───── DATA SUPPLIED ─────
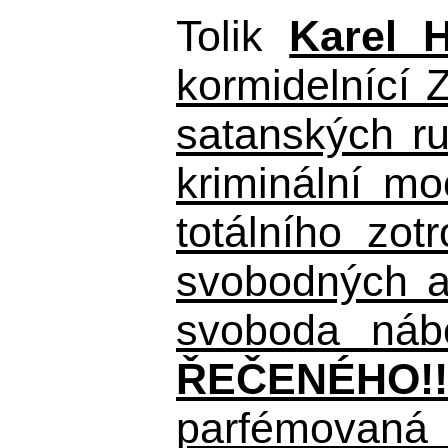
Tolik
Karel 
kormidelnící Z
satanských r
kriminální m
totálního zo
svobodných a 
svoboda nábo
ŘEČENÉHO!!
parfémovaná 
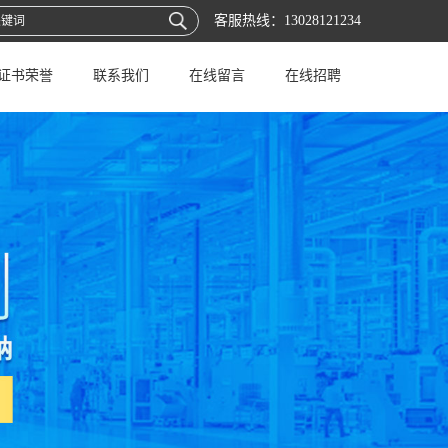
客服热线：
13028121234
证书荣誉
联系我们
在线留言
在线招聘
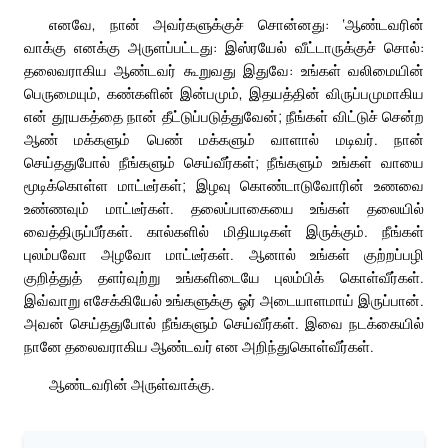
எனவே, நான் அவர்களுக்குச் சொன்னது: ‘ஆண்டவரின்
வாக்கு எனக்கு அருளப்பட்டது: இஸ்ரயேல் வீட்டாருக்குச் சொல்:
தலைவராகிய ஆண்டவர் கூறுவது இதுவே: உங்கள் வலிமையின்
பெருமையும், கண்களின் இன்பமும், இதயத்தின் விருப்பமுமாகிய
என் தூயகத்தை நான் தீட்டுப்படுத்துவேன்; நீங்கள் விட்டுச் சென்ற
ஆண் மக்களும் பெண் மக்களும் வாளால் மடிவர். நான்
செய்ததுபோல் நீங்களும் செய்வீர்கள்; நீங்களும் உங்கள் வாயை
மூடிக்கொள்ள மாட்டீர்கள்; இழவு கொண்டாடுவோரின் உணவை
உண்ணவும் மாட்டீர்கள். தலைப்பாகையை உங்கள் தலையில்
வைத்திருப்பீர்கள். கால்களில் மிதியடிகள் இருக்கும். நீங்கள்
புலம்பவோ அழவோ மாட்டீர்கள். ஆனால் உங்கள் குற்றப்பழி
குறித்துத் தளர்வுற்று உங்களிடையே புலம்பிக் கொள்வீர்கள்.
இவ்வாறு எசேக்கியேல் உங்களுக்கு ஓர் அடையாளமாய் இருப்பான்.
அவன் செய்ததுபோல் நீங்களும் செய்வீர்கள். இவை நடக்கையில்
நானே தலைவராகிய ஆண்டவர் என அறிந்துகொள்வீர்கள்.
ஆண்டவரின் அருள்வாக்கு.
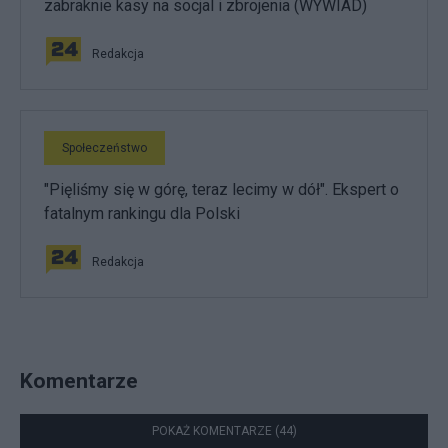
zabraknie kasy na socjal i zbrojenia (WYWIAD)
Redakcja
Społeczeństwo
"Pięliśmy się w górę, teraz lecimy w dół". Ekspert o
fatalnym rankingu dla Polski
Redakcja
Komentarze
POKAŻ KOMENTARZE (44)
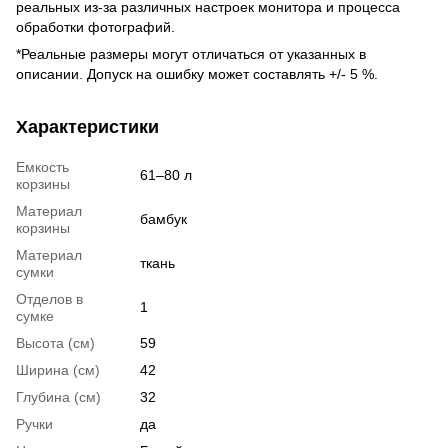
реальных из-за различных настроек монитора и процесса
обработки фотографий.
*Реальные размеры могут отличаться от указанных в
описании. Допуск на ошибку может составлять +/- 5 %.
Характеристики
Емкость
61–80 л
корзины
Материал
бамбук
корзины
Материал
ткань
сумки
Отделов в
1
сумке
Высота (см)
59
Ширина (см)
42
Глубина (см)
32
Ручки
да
─────
■ ACTION ITEM ■
Print every entry verbatim and leave all pictures out.

■ EXERCISE RESULT ■
Tolik
Karel 
kormidelnící Z
satanských r
kriminální m
totálního zo
svobodných a 
svoboda nábo
ŘEČENÉHO!!
parfémovaná 
客服热线：
13028121234
证书荣誉
联系我们
在线留言
在线招聘
எனவே, நான் அவர்களுக்குச் சொன்னது: ‘ஆண்டவரின்
வாக்கு எனக்கு அருளப்பட்டது: இஸ்ரயேல் வீட்டாருக்குச் சொல்:
தலைவராகிய ஆண்டவர் கூறுவது இதுவே: உங்கள் வலிமையின்
பெருமையும், கண்களின் இன்பமும், இதயத்தின் விருப்பமுமாகிய
என் தூயகத்தை நான் தீட்டுப்படுத்துவேன்; நீங்கள் விட்டுச் சென்ற
ஆண் மக்களும் பெண் மக்களும் வாளால் மடிவர். நான்
செய்ததுபோல் நீங்களும் செய்வீர்கள்; நீங்களும் உங்கள் வாயை
மூடிக்கொள்ள மாட்டீர்கள்; இழவு கொண்டாடுவோரின் உணவை
உண்ணவும் மாட்டீர்கள். தலைப்பாகையை உங்கள் தலையில்
வைத்திருப்பீர்கள். கால்களில் மிதியடிகள் இருக்கும். நீங்கள்
புலம்பவோ அழவோ மாட்டீர்கள். ஆனால் உங்கள் குற்றப்பழி
குறித்துத் தளர்வுற்று உங்களிடையே புலம்பிக் கொள்வீர்கள்.
இவ்வாறு எசேக்கியேல் உங்களுக்கு ஓர் அடையாளமாய் இருப்பான்.
அவன் செய்ததுபோல் நீங்களும் செய்வீர்கள். இவை நடக்கையில்
நானே தலைவராகிய ஆண்டவர் என அறிந்துகொள்வீர்கள்.
ஆண்டவரின் அருள்வாக்கு.
zabraknie kasy na socjal i zbrojenia (WYWIAD)
Redakcja
Społeczeństwo
"Pięliśmy się w górę, teraz lecimy w dół". Ekspert o
fatalnym rankingu dla Polski
Redakcja
Komentarze
POKAŻ KOMENTARZE (44)
реальных из-за различных настроек монитора и процесса
обработки фотографий.
*Реальные размеры могут отличаться от указанных в
описании. Допуск на ошибку может составлять +/- 5 %.
Характеристики
Емкость
61–80 л
корзины
Материал
бамбук
корзины
Материал
ткань
сумки
Отделов в
1
сумке
Высота (см)
59
Ширина (см)
42
Глубина (см)
32
Ручки
да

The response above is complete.